[Materials provided Boundary: Start]

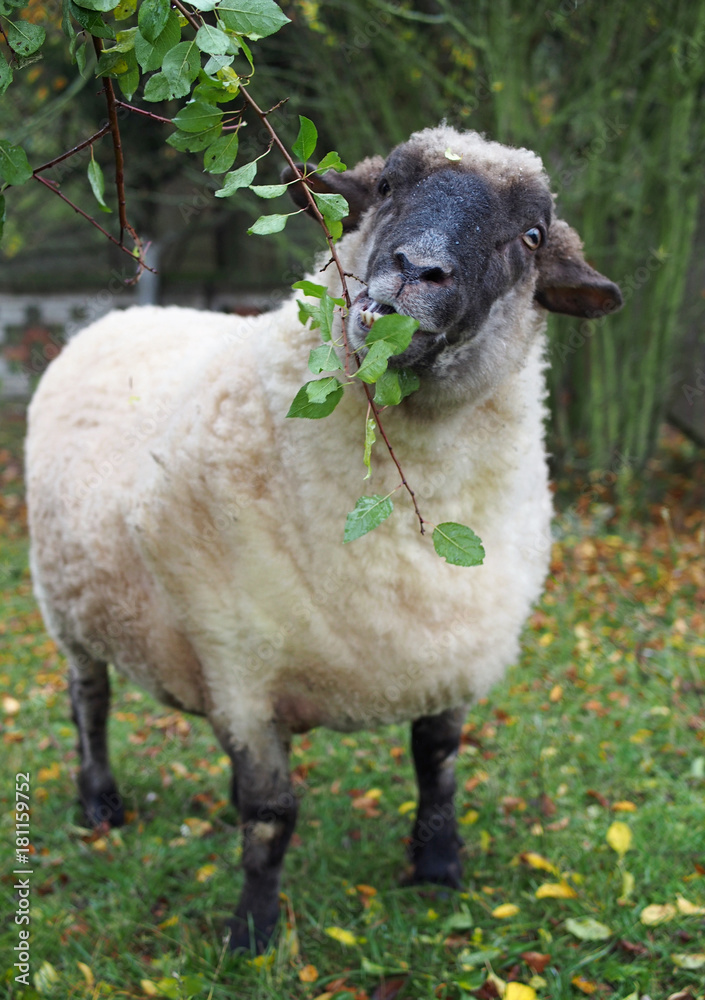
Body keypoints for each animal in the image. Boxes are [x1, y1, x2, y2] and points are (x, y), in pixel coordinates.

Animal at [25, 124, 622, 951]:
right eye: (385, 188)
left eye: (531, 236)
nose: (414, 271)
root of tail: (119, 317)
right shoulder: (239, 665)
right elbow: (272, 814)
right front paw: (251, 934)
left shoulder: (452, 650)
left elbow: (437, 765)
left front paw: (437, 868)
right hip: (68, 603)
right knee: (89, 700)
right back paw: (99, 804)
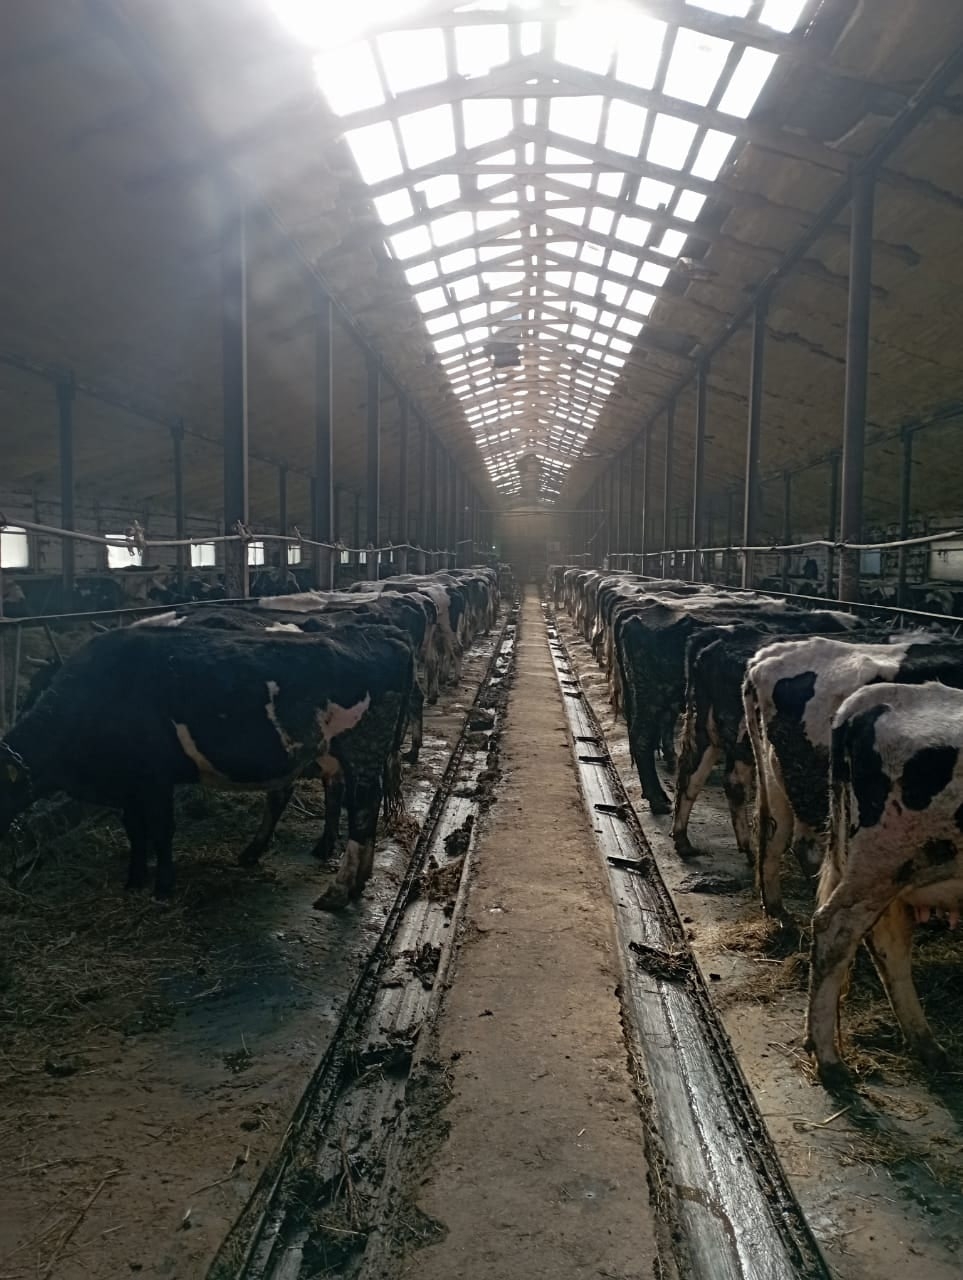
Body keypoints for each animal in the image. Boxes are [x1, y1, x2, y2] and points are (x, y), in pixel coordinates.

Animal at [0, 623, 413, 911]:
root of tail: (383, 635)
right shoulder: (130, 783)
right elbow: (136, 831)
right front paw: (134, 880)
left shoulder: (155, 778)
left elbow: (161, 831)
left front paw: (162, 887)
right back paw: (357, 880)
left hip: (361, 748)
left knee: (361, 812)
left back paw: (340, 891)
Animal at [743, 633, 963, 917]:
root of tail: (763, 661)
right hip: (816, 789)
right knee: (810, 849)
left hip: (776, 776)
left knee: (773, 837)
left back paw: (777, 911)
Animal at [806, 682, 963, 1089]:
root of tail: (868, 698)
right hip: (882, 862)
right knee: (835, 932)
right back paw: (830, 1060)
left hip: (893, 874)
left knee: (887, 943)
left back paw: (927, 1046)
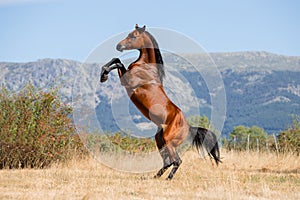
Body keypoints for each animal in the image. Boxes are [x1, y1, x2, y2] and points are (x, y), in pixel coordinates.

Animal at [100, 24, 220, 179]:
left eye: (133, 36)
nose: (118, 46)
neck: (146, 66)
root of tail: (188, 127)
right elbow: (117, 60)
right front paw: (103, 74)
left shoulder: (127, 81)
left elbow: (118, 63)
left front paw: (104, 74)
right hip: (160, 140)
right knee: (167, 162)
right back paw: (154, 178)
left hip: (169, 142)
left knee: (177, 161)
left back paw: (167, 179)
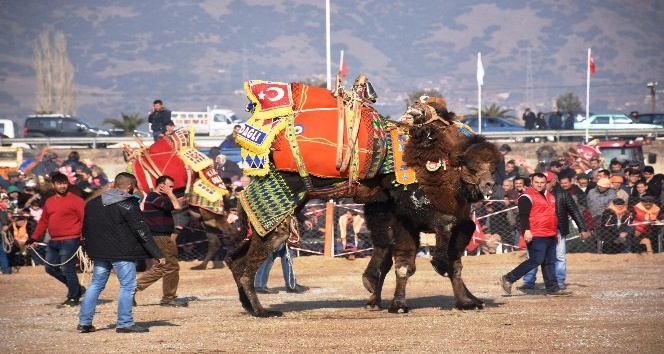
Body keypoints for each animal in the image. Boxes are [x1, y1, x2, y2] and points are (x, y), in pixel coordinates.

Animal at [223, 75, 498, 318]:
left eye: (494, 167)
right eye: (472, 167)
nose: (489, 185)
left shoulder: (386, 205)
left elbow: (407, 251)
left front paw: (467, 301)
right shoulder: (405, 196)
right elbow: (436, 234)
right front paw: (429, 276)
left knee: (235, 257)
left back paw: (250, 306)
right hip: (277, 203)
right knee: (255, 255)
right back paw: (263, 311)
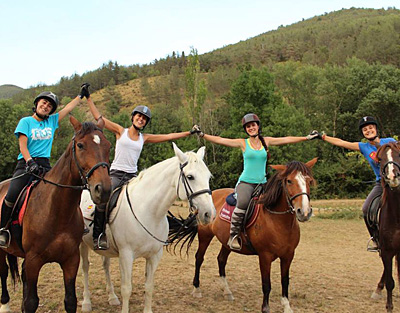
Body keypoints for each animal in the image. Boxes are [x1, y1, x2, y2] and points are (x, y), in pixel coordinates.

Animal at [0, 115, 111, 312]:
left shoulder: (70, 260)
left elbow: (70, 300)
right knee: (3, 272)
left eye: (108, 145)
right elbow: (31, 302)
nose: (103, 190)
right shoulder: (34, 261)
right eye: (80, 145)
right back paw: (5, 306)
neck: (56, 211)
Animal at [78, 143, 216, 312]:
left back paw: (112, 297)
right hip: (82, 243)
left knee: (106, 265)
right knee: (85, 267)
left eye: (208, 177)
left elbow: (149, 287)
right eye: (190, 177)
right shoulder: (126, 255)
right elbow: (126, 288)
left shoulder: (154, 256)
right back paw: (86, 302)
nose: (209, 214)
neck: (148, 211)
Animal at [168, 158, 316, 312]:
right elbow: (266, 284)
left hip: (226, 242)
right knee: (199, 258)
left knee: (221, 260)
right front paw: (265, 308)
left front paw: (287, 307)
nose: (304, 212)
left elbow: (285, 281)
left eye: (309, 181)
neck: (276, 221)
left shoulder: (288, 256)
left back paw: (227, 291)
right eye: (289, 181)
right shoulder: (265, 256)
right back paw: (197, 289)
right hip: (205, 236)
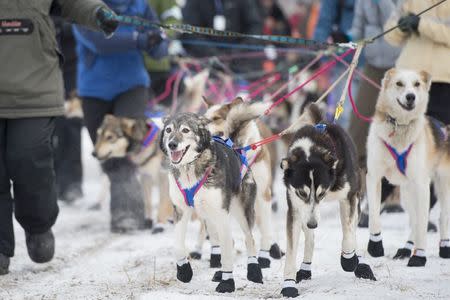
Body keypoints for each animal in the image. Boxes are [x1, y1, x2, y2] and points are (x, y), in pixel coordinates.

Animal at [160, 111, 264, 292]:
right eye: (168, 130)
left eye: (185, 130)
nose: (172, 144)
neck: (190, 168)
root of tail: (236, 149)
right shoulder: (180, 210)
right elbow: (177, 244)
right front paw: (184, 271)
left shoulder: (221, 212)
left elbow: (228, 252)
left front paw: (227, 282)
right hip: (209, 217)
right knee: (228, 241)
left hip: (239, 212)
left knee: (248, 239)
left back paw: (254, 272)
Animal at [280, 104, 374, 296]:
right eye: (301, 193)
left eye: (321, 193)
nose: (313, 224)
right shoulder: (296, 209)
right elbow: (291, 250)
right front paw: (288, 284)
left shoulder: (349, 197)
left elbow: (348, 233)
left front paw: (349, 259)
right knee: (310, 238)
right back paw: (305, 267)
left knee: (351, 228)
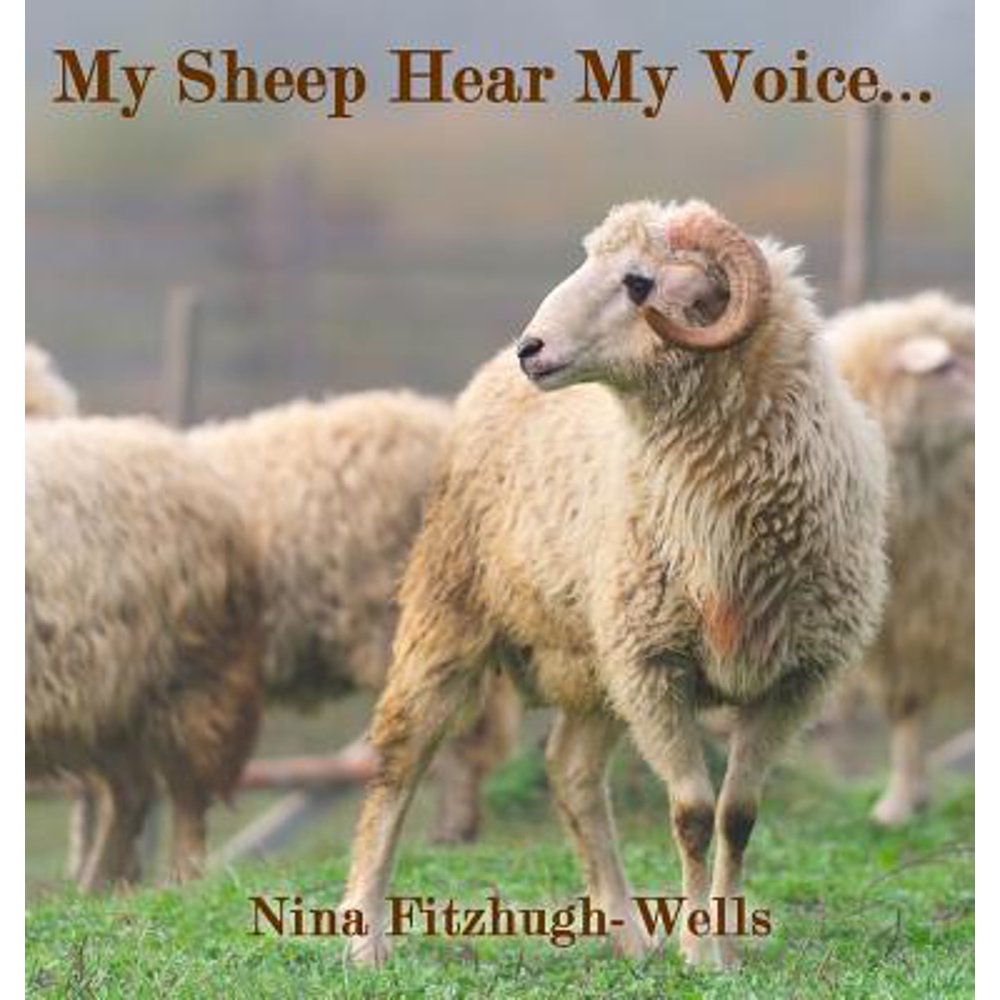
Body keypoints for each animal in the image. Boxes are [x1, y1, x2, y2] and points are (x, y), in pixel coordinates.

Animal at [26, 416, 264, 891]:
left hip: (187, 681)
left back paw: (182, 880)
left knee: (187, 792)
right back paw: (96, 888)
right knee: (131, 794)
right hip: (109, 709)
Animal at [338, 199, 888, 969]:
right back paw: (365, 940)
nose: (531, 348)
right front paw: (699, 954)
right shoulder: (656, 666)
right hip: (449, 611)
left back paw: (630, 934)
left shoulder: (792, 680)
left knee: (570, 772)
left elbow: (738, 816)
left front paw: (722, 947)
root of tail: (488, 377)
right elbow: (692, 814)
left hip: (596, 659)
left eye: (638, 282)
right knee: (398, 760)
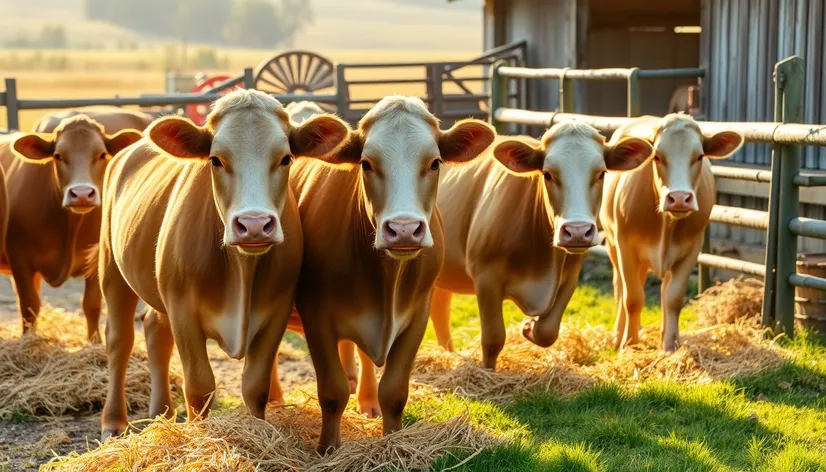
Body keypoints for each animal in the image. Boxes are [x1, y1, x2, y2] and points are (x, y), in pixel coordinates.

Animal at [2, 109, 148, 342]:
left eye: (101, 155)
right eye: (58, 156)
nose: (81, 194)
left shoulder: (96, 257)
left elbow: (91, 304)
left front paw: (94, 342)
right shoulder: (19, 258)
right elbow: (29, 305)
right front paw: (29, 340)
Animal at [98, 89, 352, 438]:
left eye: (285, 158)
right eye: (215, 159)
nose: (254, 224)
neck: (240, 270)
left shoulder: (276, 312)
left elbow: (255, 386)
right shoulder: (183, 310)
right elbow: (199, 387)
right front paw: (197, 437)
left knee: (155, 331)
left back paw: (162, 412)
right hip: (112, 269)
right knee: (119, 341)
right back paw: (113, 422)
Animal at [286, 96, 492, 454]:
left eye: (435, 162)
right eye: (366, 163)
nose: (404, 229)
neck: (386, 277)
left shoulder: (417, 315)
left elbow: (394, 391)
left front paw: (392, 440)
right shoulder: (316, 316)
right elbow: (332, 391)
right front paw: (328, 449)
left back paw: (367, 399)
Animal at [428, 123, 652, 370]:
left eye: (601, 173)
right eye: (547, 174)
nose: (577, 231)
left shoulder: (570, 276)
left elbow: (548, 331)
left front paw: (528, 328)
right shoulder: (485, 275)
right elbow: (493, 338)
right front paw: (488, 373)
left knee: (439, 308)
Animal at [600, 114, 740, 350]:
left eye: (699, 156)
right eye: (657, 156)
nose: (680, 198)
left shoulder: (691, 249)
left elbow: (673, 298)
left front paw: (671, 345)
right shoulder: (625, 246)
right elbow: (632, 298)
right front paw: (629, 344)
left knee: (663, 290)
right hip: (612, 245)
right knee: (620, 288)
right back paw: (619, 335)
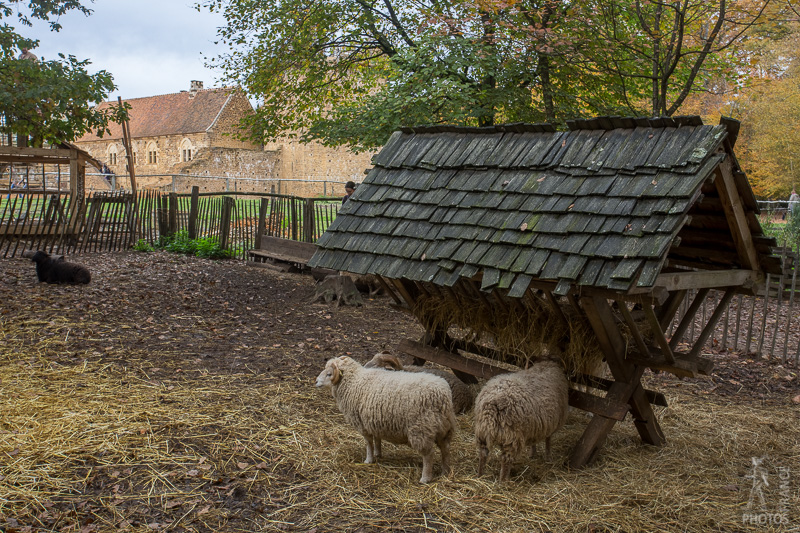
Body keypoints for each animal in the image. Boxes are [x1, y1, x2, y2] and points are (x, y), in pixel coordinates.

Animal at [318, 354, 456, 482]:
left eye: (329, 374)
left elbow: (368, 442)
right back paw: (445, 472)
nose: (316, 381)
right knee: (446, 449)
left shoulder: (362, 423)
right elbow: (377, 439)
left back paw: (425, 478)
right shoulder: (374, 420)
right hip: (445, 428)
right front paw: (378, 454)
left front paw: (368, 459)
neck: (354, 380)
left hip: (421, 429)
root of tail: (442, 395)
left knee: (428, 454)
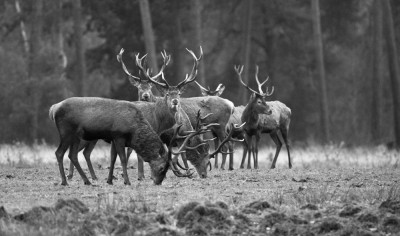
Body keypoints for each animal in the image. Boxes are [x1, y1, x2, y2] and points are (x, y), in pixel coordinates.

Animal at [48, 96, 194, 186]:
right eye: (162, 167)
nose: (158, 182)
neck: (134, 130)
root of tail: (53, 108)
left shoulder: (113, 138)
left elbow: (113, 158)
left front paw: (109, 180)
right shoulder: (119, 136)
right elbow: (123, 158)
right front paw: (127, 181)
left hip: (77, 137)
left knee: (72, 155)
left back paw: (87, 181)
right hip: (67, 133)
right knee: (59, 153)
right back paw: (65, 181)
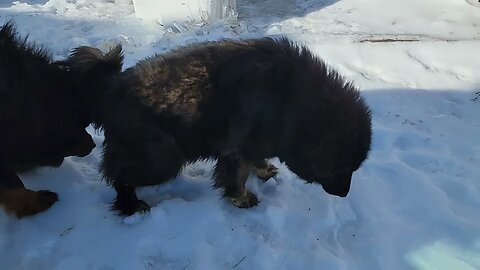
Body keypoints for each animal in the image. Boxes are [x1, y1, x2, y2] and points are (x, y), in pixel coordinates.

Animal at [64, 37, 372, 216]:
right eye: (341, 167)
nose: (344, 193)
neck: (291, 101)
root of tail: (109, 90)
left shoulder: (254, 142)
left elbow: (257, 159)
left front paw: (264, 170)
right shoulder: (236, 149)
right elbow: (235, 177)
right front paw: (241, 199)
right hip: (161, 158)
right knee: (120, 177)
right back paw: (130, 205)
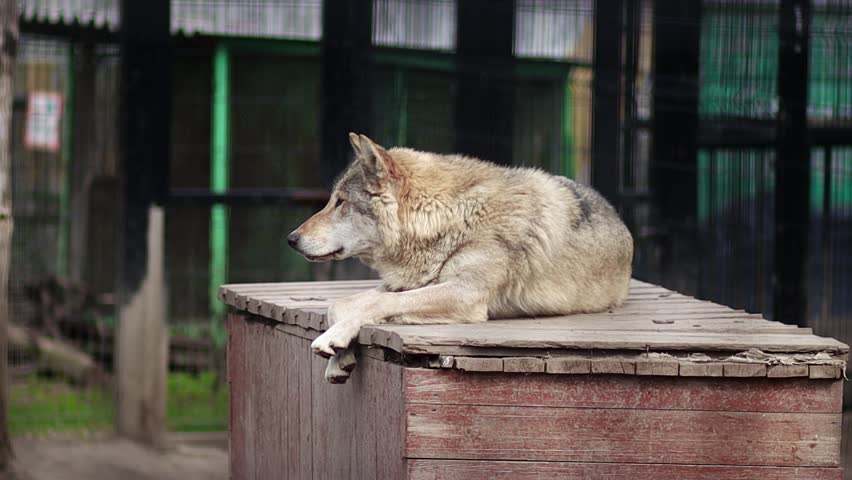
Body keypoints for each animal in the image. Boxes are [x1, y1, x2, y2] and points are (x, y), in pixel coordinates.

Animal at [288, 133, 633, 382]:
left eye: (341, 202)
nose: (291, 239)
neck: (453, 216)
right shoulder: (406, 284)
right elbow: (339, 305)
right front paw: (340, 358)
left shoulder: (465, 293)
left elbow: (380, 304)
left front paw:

[Materials provided Boundary: End]

— Work item —
In the entries above, one line contains "right shoulder: (405, 196)" and another contains "right back paw: (263, 311)". Reproduce exactly those two lines and the lines between them, nothing else.

— Result of this exercise —
right shoulder: (405, 196)
right elbow: (436, 234)
right front paw: (429, 276)
left knee: (235, 257)
left back paw: (250, 306)
right hip: (277, 203)
right knee: (255, 255)
right back paw: (263, 311)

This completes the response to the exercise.